Dataset records
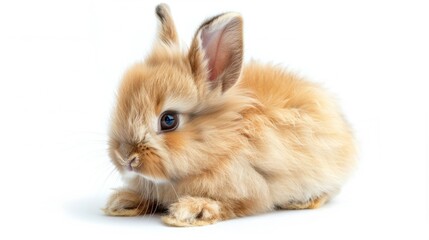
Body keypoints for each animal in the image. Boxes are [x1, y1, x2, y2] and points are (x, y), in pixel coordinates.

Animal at [103, 3, 354, 227]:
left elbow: (233, 205)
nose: (126, 158)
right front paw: (123, 202)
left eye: (169, 120)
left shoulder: (251, 188)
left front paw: (192, 211)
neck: (224, 141)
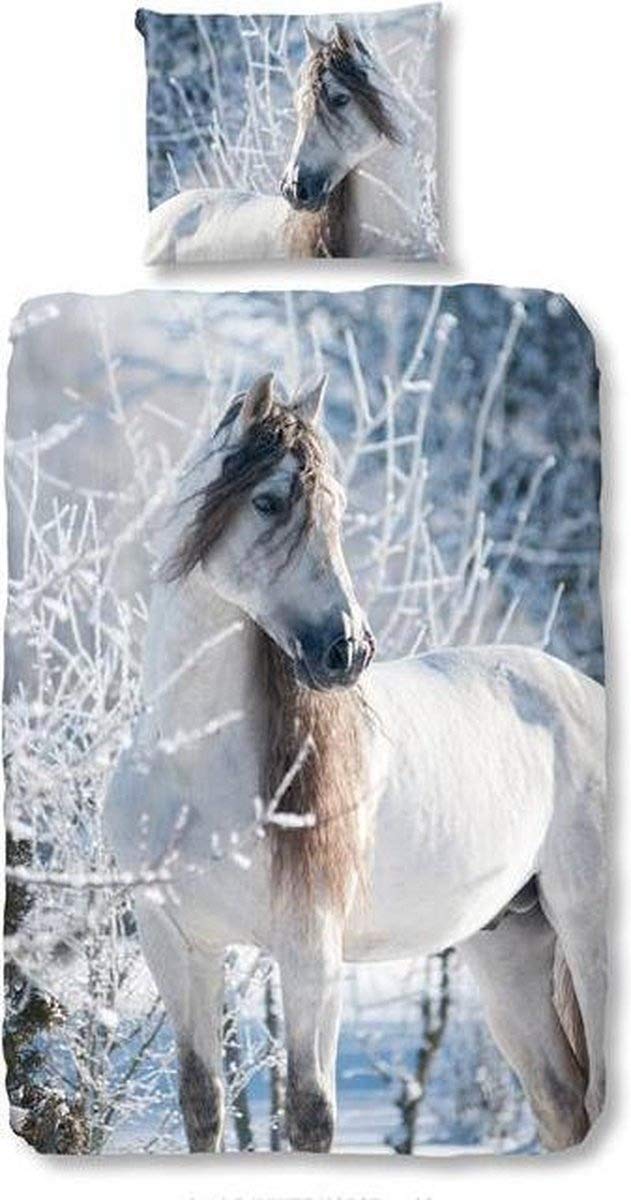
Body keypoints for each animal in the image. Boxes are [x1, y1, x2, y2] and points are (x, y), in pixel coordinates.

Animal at [104, 373, 607, 1154]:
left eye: (337, 508)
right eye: (268, 501)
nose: (348, 650)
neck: (192, 765)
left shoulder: (311, 950)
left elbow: (311, 1114)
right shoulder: (177, 946)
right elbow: (202, 1102)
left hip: (589, 934)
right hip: (509, 949)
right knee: (561, 1104)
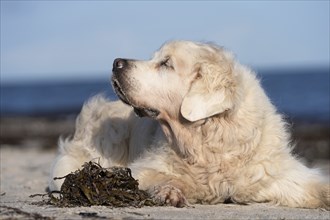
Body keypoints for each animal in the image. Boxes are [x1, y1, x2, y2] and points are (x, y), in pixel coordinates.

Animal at [49, 40, 330, 209]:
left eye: (166, 64)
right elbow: (157, 178)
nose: (116, 62)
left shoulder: (275, 174)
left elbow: (317, 186)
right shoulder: (144, 168)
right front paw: (169, 192)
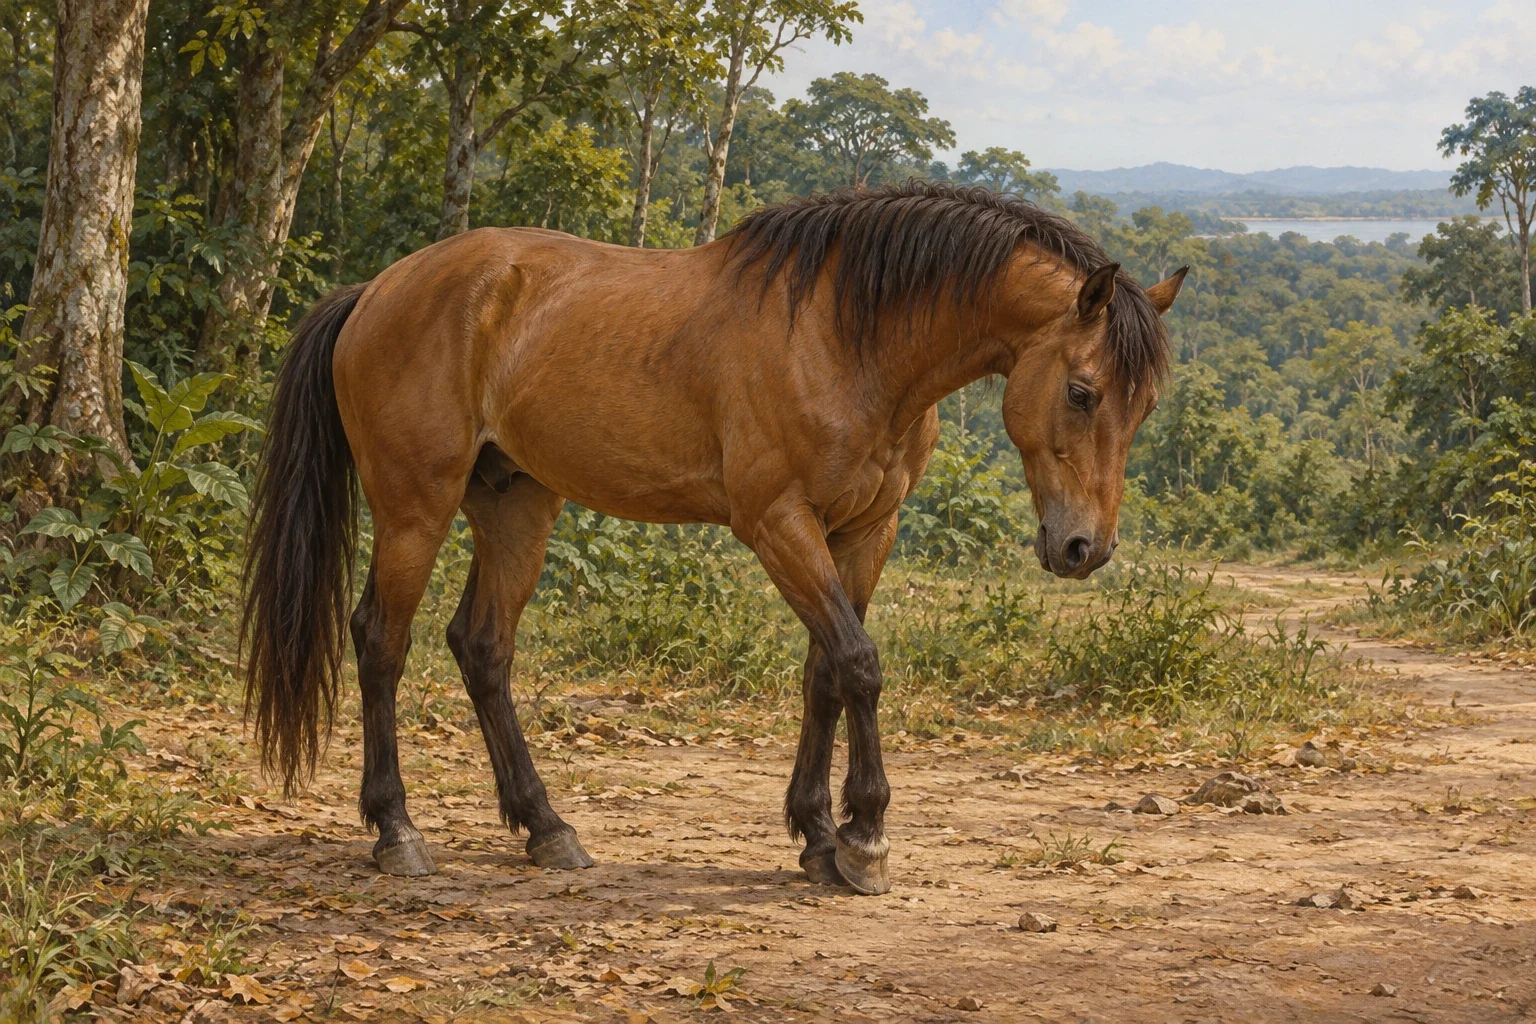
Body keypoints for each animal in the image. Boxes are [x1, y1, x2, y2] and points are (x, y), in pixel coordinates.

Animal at [242, 180, 1185, 895]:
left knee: (482, 648)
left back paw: (548, 829)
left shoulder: (861, 532)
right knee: (381, 642)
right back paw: (397, 832)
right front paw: (866, 839)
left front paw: (818, 836)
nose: (1084, 549)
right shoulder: (778, 524)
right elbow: (859, 664)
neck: (849, 336)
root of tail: (375, 292)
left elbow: (824, 674)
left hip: (517, 507)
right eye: (1082, 392)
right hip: (415, 508)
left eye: (1142, 406)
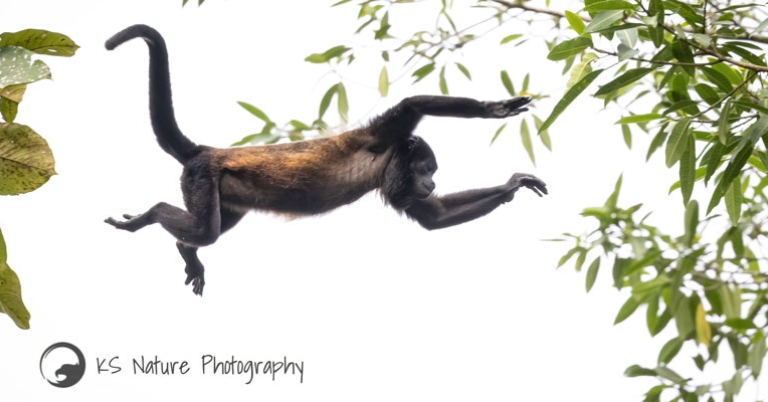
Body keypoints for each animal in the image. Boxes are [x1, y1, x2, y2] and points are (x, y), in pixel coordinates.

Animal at [104, 24, 548, 296]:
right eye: (428, 170)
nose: (433, 183)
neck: (389, 158)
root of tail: (204, 150)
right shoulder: (379, 137)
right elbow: (412, 104)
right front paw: (495, 108)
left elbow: (434, 217)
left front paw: (513, 184)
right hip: (200, 176)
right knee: (204, 228)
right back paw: (150, 216)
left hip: (222, 190)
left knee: (208, 227)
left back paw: (186, 250)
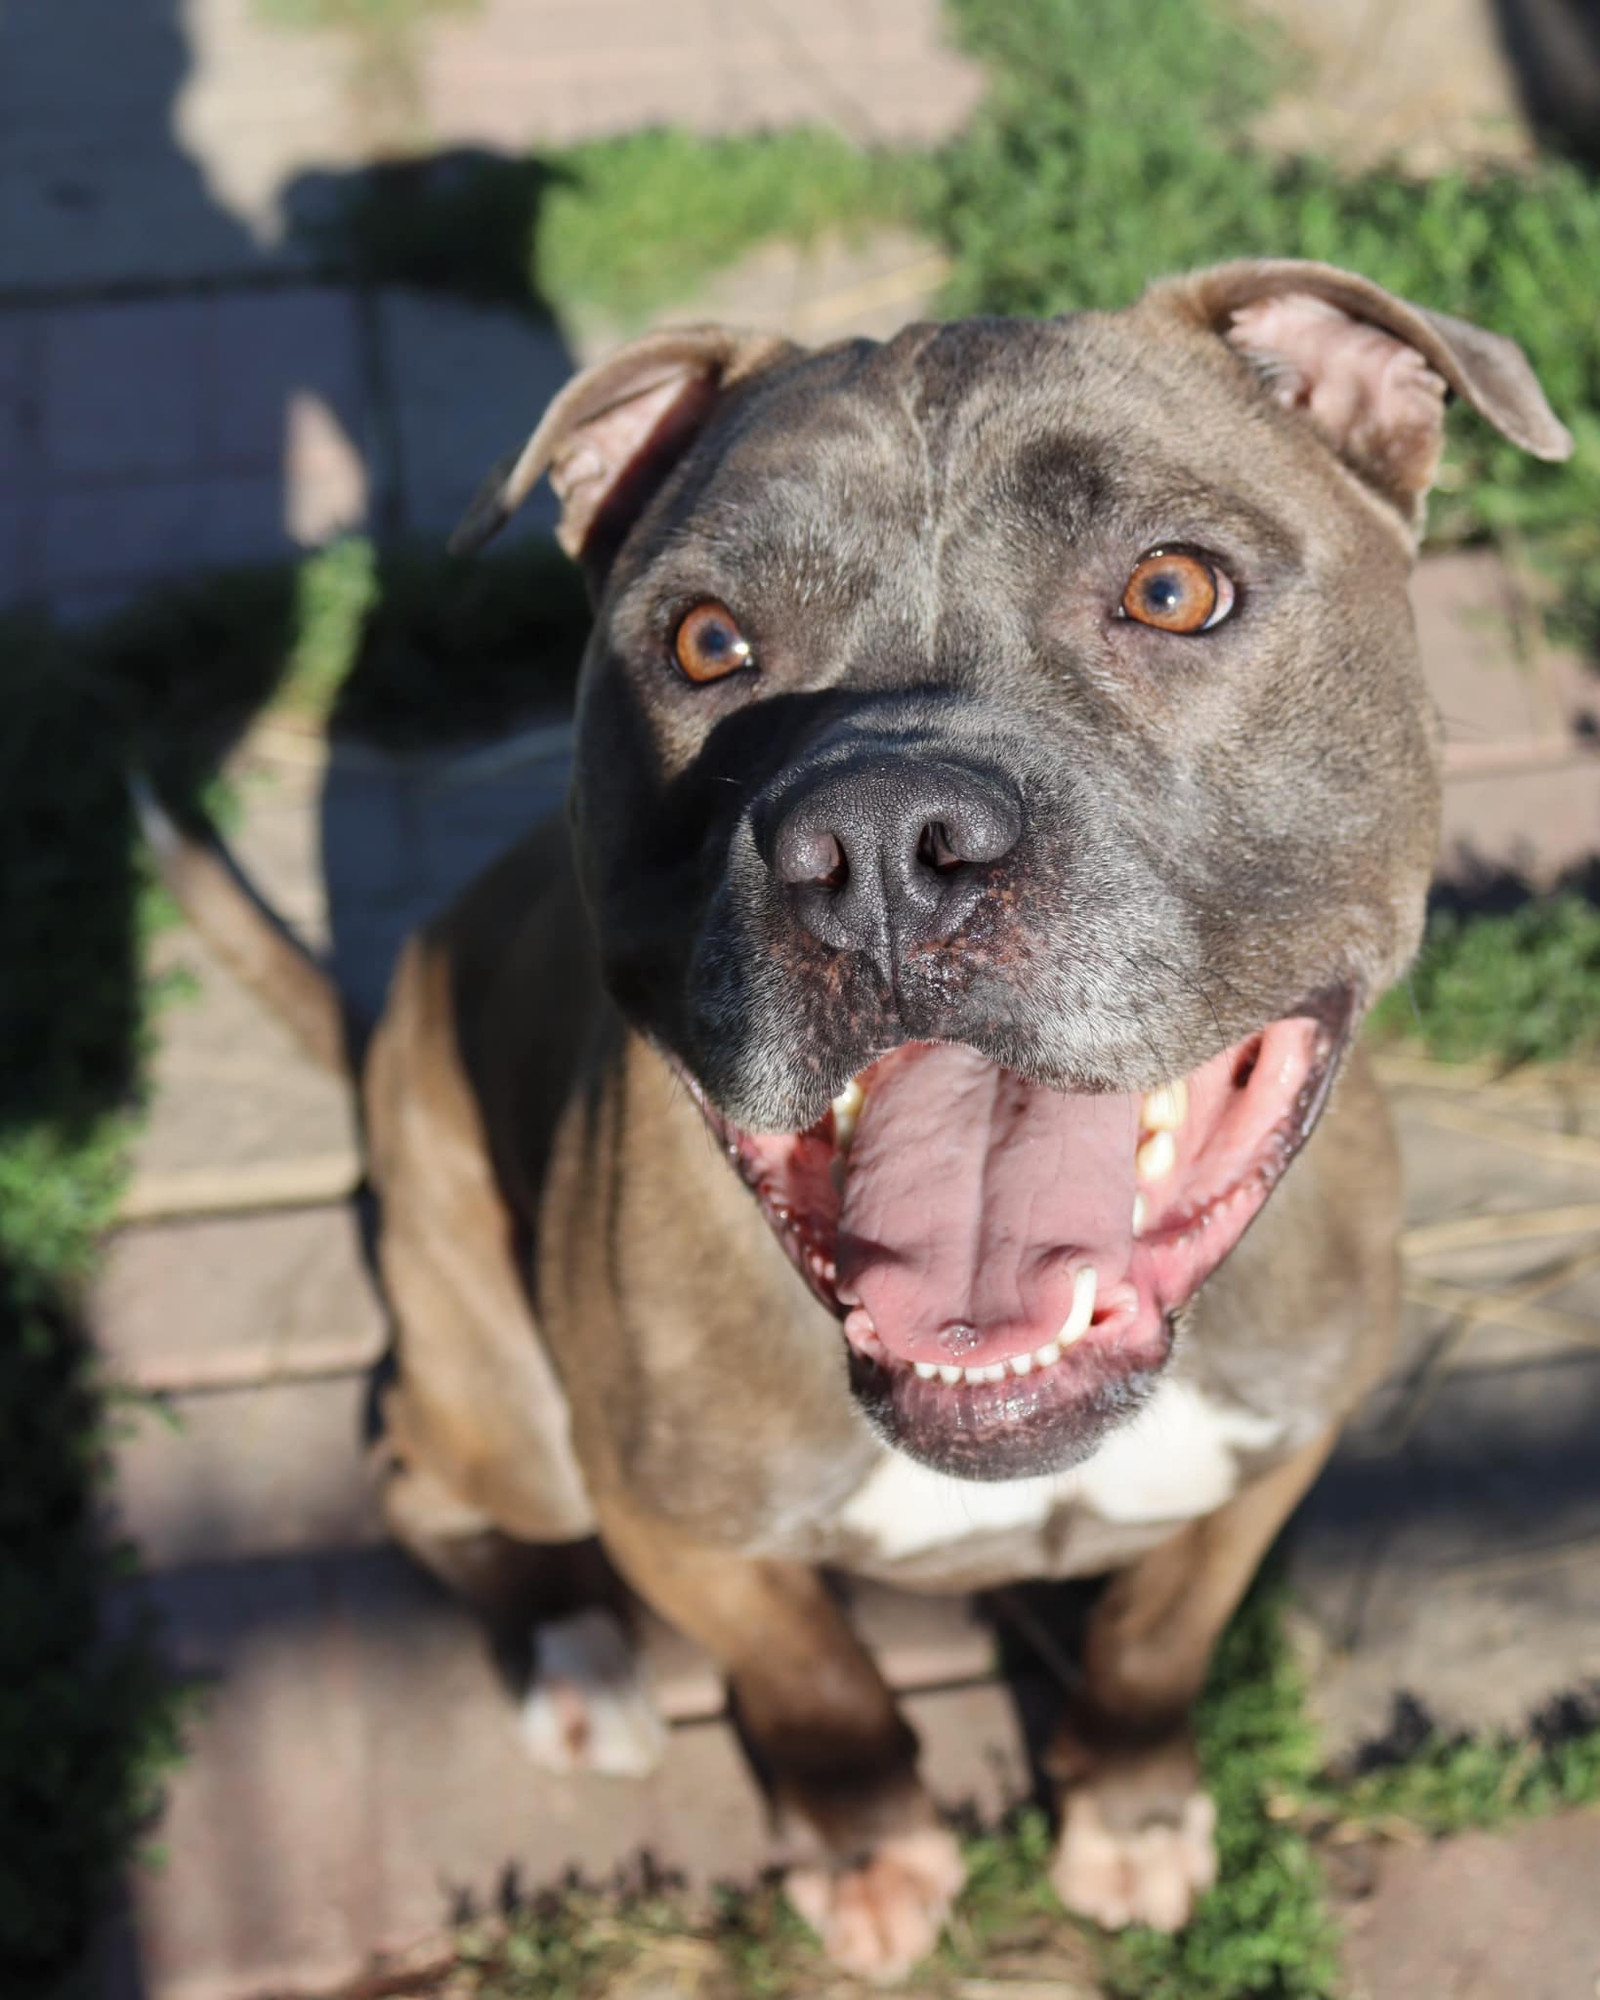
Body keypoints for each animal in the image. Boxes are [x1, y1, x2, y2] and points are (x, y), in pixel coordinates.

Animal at [156, 258, 1568, 1976]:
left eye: (1176, 590)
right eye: (706, 640)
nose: (884, 841)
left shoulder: (1279, 1454)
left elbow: (1155, 1645)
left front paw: (1133, 1810)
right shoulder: (676, 1520)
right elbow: (816, 1685)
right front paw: (869, 1848)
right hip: (507, 1392)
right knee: (414, 1464)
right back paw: (574, 1655)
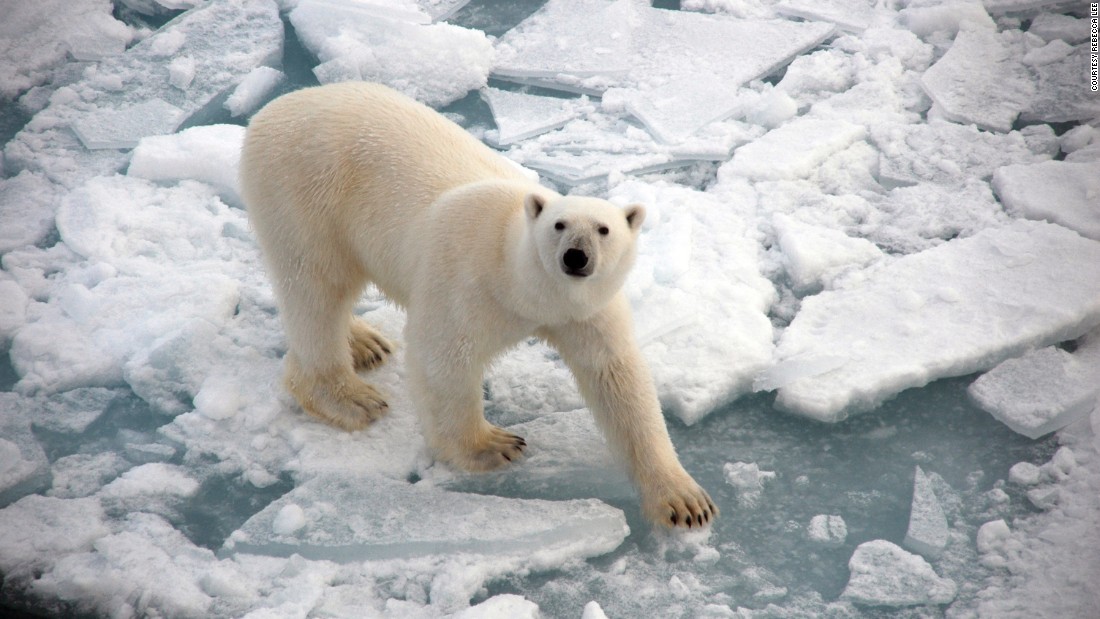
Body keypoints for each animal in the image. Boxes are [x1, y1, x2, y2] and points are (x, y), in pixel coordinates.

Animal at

# Task directions
Every record above must be copied exactly, and no picture may appear in the copy.

# Solved problem
Body keypoints for each animal in the image. Boxes are [x1, y1, x2, y2] and points are (x, y), in pixel coordinates.

Animal at [103, 3, 354, 227]:
left elbow: (233, 205)
nose: (126, 158)
right front paw: (123, 202)
left eye: (169, 120)
left shoulder: (251, 188)
left front paw: (192, 211)
neck: (224, 141)
Body keypoints for each animal in the image. Boxes are [x1, y1, x2, y2] and points are (x, y), in pixel coordinates.

Animal at [104, 373, 607, 1154]:
left eye: (337, 508)
right eye: (268, 501)
nose: (348, 650)
neck: (192, 765)
left shoulder: (311, 950)
left elbow: (311, 1114)
right shoulder: (177, 946)
right elbow: (202, 1102)
left hip: (589, 934)
right hip: (509, 949)
right knee: (561, 1104)
Body keypoints for each animal in the image. Boxes are [x1, y1, x2, y2] and points are (x, y), in pixel coordinates.

Animal at [49, 40, 330, 209]:
left eye: (166, 64)
right elbow: (157, 178)
nose: (116, 62)
left shoulder: (275, 174)
left elbow: (317, 186)
right shoulder: (144, 168)
right front paw: (169, 192)
Body keypoints for each animal in the image. Boxes are [x1, y1, x2, y2] and points are (x, y), in pixel coordinates.

Animal at [242, 180, 1185, 895]:
left knee: (482, 648)
left back paw: (548, 829)
left shoulder: (861, 532)
right knee: (381, 642)
right back paw: (397, 832)
right front paw: (866, 839)
left front paw: (818, 836)
nose: (1084, 549)
right shoulder: (778, 524)
right elbow: (859, 664)
neck: (849, 336)
root of tail: (375, 292)
left elbow: (824, 674)
left hip: (517, 507)
right eye: (1082, 392)
right hip: (415, 508)
left eye: (1142, 406)
Body keypoints for each animal in the image. Boxes are [x1, y1, x2, y2] and points are (x, y), in pixel coordinates.

Animal at [104, 24, 548, 296]:
right eye: (428, 170)
nose: (433, 183)
neck: (389, 158)
root of tail: (204, 150)
right shoulder: (379, 137)
right elbow: (412, 104)
right front paw: (495, 108)
left elbow: (434, 217)
left front paw: (513, 184)
right hip: (200, 176)
right knee: (204, 228)
right back paw: (150, 216)
left hip: (222, 190)
left knee: (208, 227)
left back paw: (186, 250)
Body keypoints for each animal in the image. Boxes are [x1, y1, x2, y2] and points are (x, y), in pixel coordinates.

Animal at [156, 258, 1568, 1976]:
left eye: (1176, 590)
right eye: (706, 640)
nose: (884, 841)
left shoulder: (1279, 1454)
left elbow: (1155, 1645)
left front paw: (1133, 1810)
right shoulder: (676, 1520)
right elbow: (816, 1685)
right front paw: (869, 1848)
right hip: (507, 1392)
right knee: (414, 1464)
right back paw: (574, 1655)
Body keypoints for each animal in the image. Boxes are [x1, y1, x2, y2] and points are (x, y), in pixel coordinates.

Animal at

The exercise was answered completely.